Una storia come l’altra? In apparenza. Quando la scaltra Coral gli rivela d'essere entrata in possesso (per sbaglio) di un dossier dove emerge in modo inequivocabile che il narcotrafficante Danilo Blandon (Yul Vazquez), pagato dalla CIA, aveva introdotto illegalmente negli Stati Uniti tonnellate di cocaina, e oggi quello stesso ambiguo personaggio siede sul banco dei testimoni ad accusare il suo compagno, lo stesso Webb inizia a drizzare le antenne. Ha inizio così un viaggio giornalistico lungo un anno che lo porterà a realizzare il celebre reportage The Dark Alliance (L’alleanza oscura).
Arriva il gran giorno. La pubblicazione sbarca su carta e online. Le parole non sono interpretabili.
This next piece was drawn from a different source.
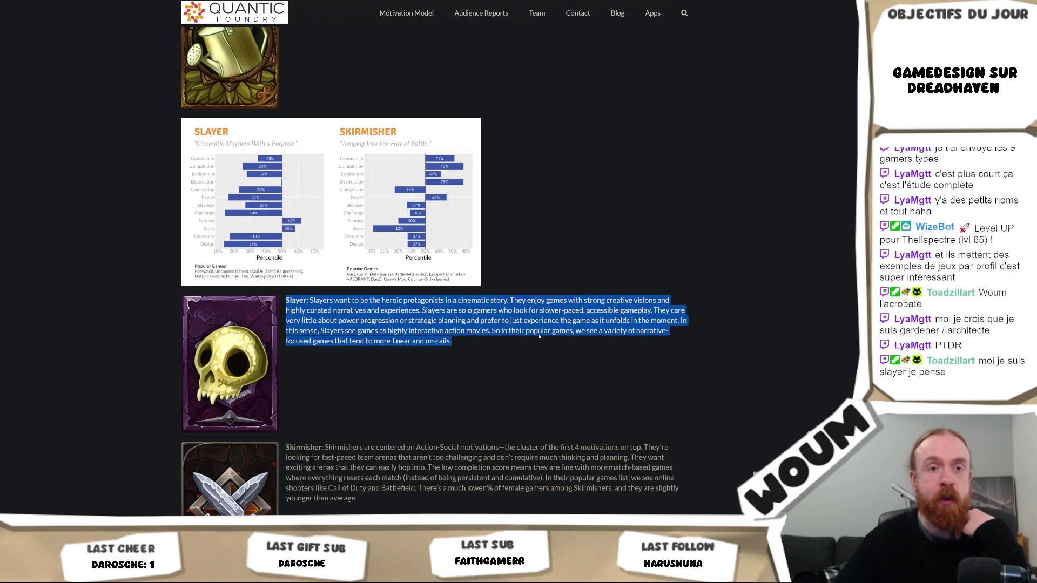
# Highlight the full Skirmisher description, then bring the Gladiator and Ninja charts into view.
pyautogui.scroll(-2, 539, 337)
Le prove e testimonianze raccolte dimostrano chiaramente come gli Stati Uniti e Los Angeles in particolare siano stati invasi dalla droga per raccogliere fondi da destinare via CIA ai Contras, e sostenere così la ribellione anti-Sandinista. E tutto ciò mentre ogni neo-presidente degli anni Settanta-Ottanta sbandierava la droga come primo problema interno.
È un’autentica “bomba-carta” quella che esplode. I fuochi della ribalta però durano poco per Gary. I piani alti dei Servizi Segreti a stelle e strisce cominciano a fare pressioni sui direttori dei grandi quotidiani perché smontino pezzo per pezzo la storia pubblicata e questi, da bravi cagnolini, rispondono affermativo dando così il via al massacro del singolo che ha osato scoperchiare i panni sporchi (e sanguinari) di Washington.
Inizia la discesa e di mezzo ci finisce anche la famiglia di Webb, la moglie Sue (Rebecca DeWitt) e i tre figli Ian, Eric e Christine. Scoperto che lo stavano spiando nella sua casa, scattata la denuncia ma oltre alla polizia arrivano anche degli agenti che con la scusa del trambusto entrano nel suo studio per leggere appunti privati. Gary viene allontanato dal suo lavoro e spedito altrove. Viene comunque eletto il giornalista dell’anno ma sarà l’ultimo bagliore di una carriera che non si rimetterà più in carreggiata. Da quel suo primo fiero servizio sui cani all’Oscura alleanza, nel mondo pilotato del giornalismo per uno come Gary Webb non ci sarebbe stato più posto. Ma proprio mai più.
“Gary era un doberman. Grintoso e insistente, affrontava i fatti con la convinzione incrollabile che il pubblico avesse diritto a sapere la verità” ha sottolineato il regista, “Era il cronista della gente comune, del popolo. Aveva un’idea molto chiara del significato di cose come verità e giustizia. Era una persona autentica, che amava i gruppi punk e l’hockey. Non aveva paura di mettersi contro i pezzi grossi. Abbiamo bisogno di persone come lui, soprattutto oggi che rischiamo di perderci nel labirinto mediatico di politicanti e opinionisti”.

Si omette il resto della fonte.